The Financial Stability Board (FSB) has today published its finalised Format for Incident Reporting Exchange (FIRE), a global initiative aimed at streamlining cyber and operational incident reporting. By introducing a standardised format, FIRE addresses the fragmentation in reporting requirements, alleviating the burden on firms that operate across multiple jurisdictions.

At a time of heightened cyber risks and increasing reliance on technology and third-party services, the ability to respond swiftly and effectively to operational incidents – particularly cyber incidents – has become more critical than ever. FIRE facilitates timely action and fosters improved communication and coordination among authorities across borders.

Developed in close partnership with the private sector, FIRE encompasses a wide range of operational and cyber incidents. Its potential applicability extends to third-party service providers and firms beyond the financial sector. Its focus on promoting convergence and flexibility in incident reporting has garnered strong support, underscoring its practical value and relevance to stakeholders.

For jurisdictions without a standardised reporting framework, FIRE offers a robust foundation upon which they can build. For those with existing frameworks, it supports a phased implementation approach and is designed to be interoperable with current systems, ensuring a smooth transition and encouraging broad adoption.

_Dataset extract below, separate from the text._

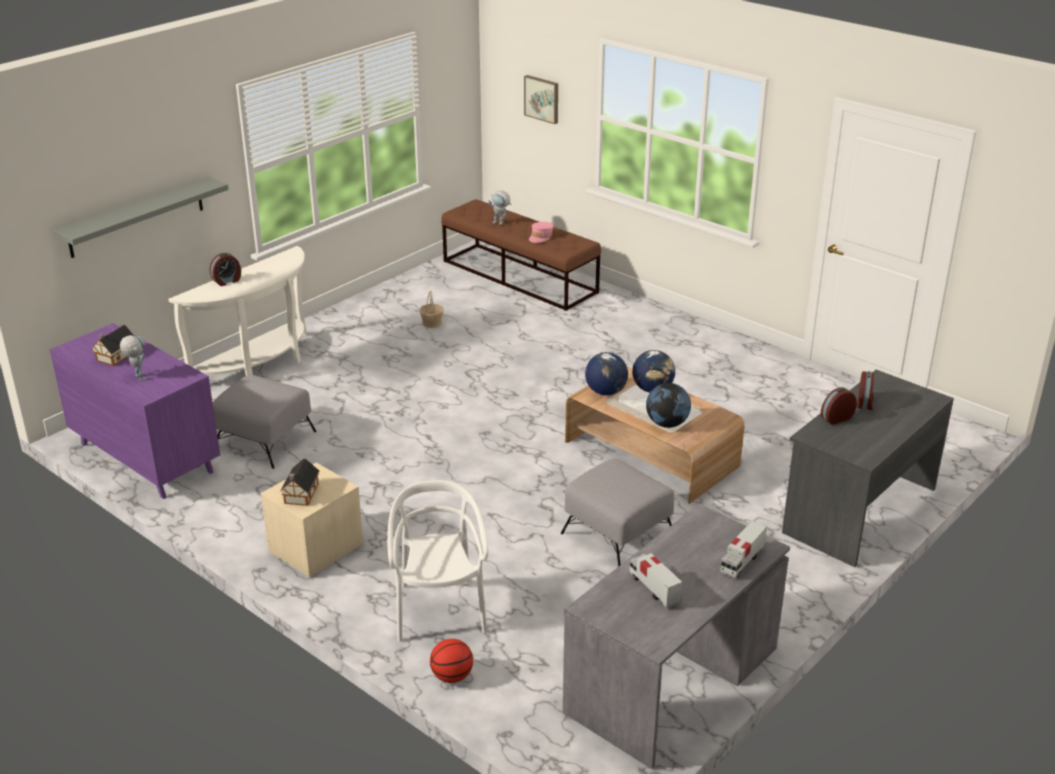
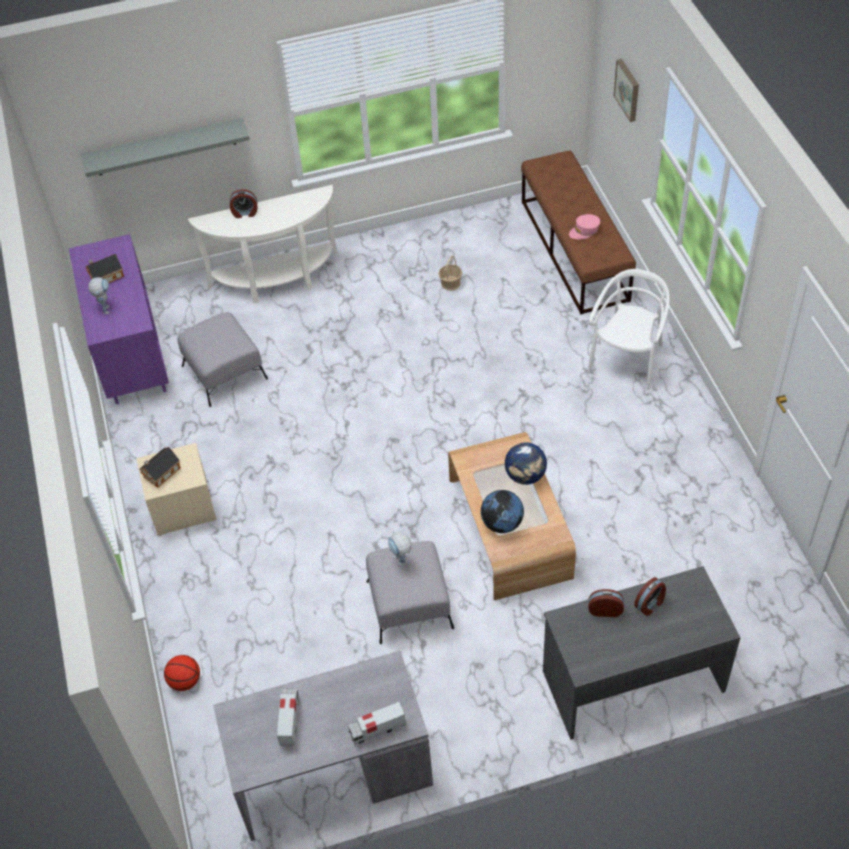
camera: 35 degrees right, 20 degrees up
(439, 610) = (221, 614): white chair -> white chair (627, 360)
(500, 223) = (563, 196): toy robot -> toy robot (401, 562)
(605, 392) = (483, 460): globe -> none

Klaas Knot, President of De Nederlandsche Bank and Chair of the FSB, said: “FIRE demonstrates how international regulatory cooperation can deliver benefits for all stakeholders. It also highlights the value of public-private partnerships in tackling shared challenges, such as those related to cyber and operational resilience.”

Notes to editors

The finalised FIRE framework reflects public feedback received on the consultative version issued in October 2024, as well as the results of a robustness test that the FSB conducted using sanitised data from industry stakeholders.

FIRE builds on the FSB Recommendations to Achieve Greater Convergence in Cyber Incident Reporting, published in 2023. The 2023 Recommendations included an updated cyber lexicon and a concept for developing a common format for incident reporting exchange (FIRE) as a way to achieve greater convergence in cyber incident reporting.

The FSB coordinates at the international level the work of national financial authorities and international standard-setting bodies and develops and promotes the implementation of effective regulatory, supervisory, and other financial sector policies in the interest of financial stability. It brings together national authorities responsible for financial stability in 24 countries and jurisdictions, international financial institutions, sector-specific international groupings of regulators and supervisors, and committees of central bank experts. The FSB also conducts outreach with approximately 70 other jurisdictions through its six Regional Consultative Groups.

The FSB is chaired by Klaas Knot, President of De Nederlandsche Bank. The FSB Secretariat is located in Basel, Switzerland and hosted by the Bank for International Settlements.